Job a - In the home learning tips, how much does a kid-sized table with four chairs cost on Amazon?

Here are five ways to improve the learning environment in your home.
1. Right-Size Your Child’s Desk
If you’ve ever tried to take a seat in a first-grade classroom, you discovered the chairs are way too small for your adult posterior. But being able to put their feet on the ground and see over the desk is one way the traditional classroom setup helps children focus. If you have elementary school-aged children, smaller chairs and smaller desks will help make the day easier, both physically and mentally. You can find a kid-sized table and four chairs for under $100 on Amazon. You might be lucky enough to find one for even less on NextDoor or Facebook Marketplace.
2. Control the Clutter
No matter how old you are, clutter causes stress -- and stress makes it harder for your children to keep up with their schoolwork. Keep things clutter-free by making cleanup time a routine at the end of the school day for younger kids. For older children, make them go through their spaces with a trash bag once a week and throw out what they don’t need.
3. See Some Green
Researchers have shown that green space reduces stress and increases focus, so take breaks and get outside, or bring some of the greenery inside. It’s probably not possible to set up a remote school classroom in the middle of Zilker Park, but you can bring some Hill Country penstemon, Texas sage, and other Central Texas native plants to your patio, backyard, or window to get those creative juices flowing.
4. Keep a Stock of Supplies
The first day of school is far behind us, but keeping your child’s learning space stocked with supplies is as important as it was during those first weeks of the fall semester.
Make sure younger kids have all the crayons, construction paper, and glue sticks they need. Keep pencils sharpened and kid-friendly scissors in good shape. For older kids, make sure their devices are in good working order, as well as accessories like earbuds, headphones, and microphones. Check speakers and wires to make sure everything is still in good condition.

Data for the task -
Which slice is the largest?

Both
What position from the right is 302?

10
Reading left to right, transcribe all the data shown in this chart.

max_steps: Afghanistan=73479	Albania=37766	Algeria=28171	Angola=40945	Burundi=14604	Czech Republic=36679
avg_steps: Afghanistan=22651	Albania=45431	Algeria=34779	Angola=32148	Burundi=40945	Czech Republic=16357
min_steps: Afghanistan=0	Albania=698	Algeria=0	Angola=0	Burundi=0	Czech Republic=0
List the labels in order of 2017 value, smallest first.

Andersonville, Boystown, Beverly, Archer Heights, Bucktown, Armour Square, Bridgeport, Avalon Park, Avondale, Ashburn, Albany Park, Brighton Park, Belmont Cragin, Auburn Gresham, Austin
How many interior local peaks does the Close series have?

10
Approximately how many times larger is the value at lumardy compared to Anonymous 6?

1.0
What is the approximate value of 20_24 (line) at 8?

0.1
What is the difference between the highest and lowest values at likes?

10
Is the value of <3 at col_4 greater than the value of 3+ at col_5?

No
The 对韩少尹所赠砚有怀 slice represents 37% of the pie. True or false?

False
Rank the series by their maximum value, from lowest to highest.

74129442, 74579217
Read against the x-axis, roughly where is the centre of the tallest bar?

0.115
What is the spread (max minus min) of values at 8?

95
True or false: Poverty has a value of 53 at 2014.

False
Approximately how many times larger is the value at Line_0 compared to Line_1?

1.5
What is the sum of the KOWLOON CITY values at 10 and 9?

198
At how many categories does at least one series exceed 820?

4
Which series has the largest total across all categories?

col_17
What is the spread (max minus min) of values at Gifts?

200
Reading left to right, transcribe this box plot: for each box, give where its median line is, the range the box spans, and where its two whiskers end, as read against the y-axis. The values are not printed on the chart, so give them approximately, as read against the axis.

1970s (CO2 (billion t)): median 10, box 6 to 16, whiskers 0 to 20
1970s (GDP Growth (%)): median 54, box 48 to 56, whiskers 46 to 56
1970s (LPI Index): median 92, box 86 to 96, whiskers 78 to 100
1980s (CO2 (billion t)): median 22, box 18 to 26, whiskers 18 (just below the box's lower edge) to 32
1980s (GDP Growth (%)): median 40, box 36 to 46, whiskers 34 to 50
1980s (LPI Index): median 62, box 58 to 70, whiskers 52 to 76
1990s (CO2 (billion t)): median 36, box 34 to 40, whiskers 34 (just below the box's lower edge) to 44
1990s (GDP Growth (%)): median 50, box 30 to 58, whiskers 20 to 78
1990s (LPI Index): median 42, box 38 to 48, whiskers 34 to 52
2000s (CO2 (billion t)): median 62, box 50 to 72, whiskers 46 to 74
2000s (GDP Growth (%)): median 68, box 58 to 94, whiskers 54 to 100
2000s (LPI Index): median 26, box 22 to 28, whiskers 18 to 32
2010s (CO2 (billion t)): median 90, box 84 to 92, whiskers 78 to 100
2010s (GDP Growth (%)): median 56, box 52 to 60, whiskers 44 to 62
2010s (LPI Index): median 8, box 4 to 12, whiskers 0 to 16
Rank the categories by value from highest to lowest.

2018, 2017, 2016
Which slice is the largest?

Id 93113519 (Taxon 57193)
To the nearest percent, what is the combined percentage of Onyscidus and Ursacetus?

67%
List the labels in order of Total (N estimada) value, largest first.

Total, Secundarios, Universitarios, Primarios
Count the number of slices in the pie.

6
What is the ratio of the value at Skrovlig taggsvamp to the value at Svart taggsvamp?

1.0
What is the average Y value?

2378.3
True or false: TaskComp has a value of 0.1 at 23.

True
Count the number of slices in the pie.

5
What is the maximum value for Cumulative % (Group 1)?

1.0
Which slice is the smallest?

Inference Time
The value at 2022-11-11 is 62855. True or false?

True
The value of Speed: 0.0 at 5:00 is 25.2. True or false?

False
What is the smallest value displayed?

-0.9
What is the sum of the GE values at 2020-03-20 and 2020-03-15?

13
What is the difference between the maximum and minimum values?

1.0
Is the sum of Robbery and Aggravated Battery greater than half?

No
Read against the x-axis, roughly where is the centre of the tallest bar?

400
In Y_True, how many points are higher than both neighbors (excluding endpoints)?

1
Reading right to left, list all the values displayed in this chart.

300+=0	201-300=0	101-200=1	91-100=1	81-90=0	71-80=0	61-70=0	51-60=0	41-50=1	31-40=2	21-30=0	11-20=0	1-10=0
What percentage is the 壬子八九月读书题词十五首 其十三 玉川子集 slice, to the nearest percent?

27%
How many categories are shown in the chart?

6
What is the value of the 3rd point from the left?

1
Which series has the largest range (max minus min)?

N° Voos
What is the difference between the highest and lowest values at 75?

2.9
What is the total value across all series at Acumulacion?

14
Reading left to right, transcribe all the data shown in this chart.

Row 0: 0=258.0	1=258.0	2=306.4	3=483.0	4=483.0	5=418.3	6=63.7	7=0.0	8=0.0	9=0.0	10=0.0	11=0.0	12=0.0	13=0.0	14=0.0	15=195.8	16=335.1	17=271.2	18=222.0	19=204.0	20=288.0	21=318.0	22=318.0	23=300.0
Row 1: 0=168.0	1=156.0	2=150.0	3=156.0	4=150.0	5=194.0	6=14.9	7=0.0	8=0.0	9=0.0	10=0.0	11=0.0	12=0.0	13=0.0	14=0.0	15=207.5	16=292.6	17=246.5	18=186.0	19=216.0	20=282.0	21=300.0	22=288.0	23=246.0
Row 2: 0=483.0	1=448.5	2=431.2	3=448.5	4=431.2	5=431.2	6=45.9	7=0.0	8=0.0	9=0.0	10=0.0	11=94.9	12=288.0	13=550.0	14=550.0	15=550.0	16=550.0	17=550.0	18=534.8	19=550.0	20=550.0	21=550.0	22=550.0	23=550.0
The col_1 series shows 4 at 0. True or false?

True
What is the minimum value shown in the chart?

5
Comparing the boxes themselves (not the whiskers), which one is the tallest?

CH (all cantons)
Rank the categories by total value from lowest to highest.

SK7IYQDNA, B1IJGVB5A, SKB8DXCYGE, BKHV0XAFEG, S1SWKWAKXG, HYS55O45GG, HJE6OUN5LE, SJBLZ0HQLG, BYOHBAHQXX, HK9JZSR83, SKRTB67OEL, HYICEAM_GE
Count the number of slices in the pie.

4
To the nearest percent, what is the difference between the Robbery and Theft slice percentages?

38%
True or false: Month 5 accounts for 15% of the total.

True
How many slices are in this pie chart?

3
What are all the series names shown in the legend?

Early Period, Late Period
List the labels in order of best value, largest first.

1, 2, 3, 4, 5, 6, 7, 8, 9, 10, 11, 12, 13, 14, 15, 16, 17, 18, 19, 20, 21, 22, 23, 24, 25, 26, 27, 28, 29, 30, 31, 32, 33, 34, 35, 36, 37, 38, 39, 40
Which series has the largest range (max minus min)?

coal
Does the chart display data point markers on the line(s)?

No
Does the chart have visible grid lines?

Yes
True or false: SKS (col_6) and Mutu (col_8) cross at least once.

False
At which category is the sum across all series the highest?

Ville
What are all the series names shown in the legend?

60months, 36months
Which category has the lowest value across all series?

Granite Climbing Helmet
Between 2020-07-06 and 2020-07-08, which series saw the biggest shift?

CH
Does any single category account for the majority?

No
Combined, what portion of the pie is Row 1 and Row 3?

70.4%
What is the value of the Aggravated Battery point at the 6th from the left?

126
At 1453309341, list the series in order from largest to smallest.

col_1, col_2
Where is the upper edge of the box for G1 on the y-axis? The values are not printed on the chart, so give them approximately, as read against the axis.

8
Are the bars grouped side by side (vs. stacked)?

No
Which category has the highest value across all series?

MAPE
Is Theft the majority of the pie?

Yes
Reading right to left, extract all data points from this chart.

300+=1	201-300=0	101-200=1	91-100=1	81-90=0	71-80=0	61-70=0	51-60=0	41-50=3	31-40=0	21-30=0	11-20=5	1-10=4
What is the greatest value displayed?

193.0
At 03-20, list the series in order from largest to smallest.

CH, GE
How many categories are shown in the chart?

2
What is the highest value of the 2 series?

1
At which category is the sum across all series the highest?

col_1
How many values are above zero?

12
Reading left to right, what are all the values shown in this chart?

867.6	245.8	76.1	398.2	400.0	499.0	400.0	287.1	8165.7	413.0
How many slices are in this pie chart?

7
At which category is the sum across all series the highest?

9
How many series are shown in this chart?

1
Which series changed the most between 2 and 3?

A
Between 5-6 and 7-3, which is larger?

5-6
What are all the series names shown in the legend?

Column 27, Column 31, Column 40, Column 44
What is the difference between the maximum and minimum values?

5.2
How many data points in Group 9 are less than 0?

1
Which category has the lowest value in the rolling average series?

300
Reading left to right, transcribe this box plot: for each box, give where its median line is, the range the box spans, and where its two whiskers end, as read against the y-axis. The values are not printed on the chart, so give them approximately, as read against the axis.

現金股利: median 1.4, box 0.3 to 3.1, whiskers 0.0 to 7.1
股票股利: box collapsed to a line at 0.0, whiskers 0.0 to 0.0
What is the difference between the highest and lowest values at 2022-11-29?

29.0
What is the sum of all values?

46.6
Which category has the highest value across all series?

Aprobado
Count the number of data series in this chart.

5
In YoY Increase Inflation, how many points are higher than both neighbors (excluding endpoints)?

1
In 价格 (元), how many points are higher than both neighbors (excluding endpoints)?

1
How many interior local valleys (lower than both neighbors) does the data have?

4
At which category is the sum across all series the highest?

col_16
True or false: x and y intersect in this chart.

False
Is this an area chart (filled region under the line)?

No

Job b - From the records, copy out the part that opens with the line containing "Total, Secundarios, Universitarios, Primarios" and closes with the line containing "What is the average Y value?", with both of those lines included.

Answer a - Under $100.

Answer b -
Total, Secundarios, Universitarios, Primarios
Count the number of slices in the pie.

6
What is the ratio of the value at Skrovlig taggsvamp to the value at Svart taggsvamp?

1.0
What is the average Y value?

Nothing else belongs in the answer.